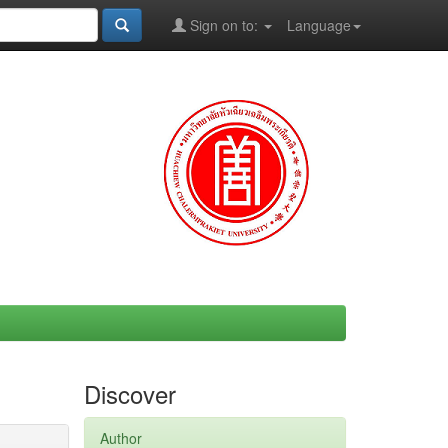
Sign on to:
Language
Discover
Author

━━━

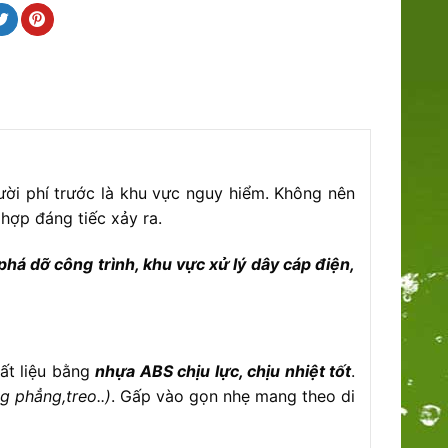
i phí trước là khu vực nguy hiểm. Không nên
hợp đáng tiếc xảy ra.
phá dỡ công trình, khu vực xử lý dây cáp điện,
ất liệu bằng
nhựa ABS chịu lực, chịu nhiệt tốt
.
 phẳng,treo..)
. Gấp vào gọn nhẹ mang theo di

━━━

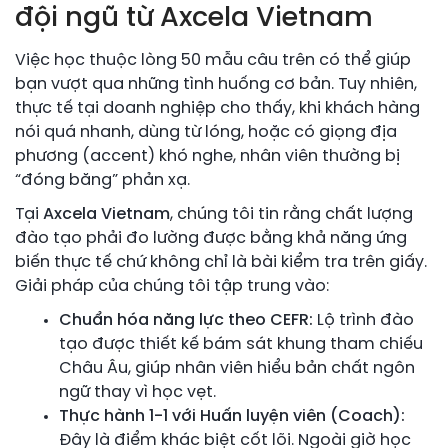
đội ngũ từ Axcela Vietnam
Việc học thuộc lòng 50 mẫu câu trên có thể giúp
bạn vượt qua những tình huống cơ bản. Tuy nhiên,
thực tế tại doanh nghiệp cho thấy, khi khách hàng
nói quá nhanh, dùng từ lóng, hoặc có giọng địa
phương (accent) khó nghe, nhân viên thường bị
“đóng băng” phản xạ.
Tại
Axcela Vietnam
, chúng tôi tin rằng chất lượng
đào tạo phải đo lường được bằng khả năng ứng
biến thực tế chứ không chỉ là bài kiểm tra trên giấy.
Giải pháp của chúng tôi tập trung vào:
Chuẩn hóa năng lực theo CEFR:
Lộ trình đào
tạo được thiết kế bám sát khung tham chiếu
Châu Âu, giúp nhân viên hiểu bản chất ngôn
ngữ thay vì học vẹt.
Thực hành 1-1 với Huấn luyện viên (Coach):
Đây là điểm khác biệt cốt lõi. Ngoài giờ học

━━━

ACTION ITEM: Could you restate word for word the lines above from the one containing "rằng chất lượng" through the one containing "Đây là điểm khác biệt cốt lõi. Ngoài giờ học", both included, and nothing else?

PROBLEM SOLUTION:
, chúng tôi tin rằng chất lượng
đào tạo phải đo lường được bằng khả năng ứng
biến thực tế chứ không chỉ là bài kiểm tra trên giấy.
Giải pháp của chúng tôi tập trung vào:
Chuẩn hóa năng lực theo CEFR:
Lộ trình đào
tạo được thiết kế bám sát khung tham chiếu
Châu Âu, giúp nhân viên hiểu bản chất ngôn
ngữ thay vì học vẹt.
Thực hành 1-1 với Huấn luyện viên (Coach):
Đây là điểm khác biệt cốt lõi. Ngoài giờ học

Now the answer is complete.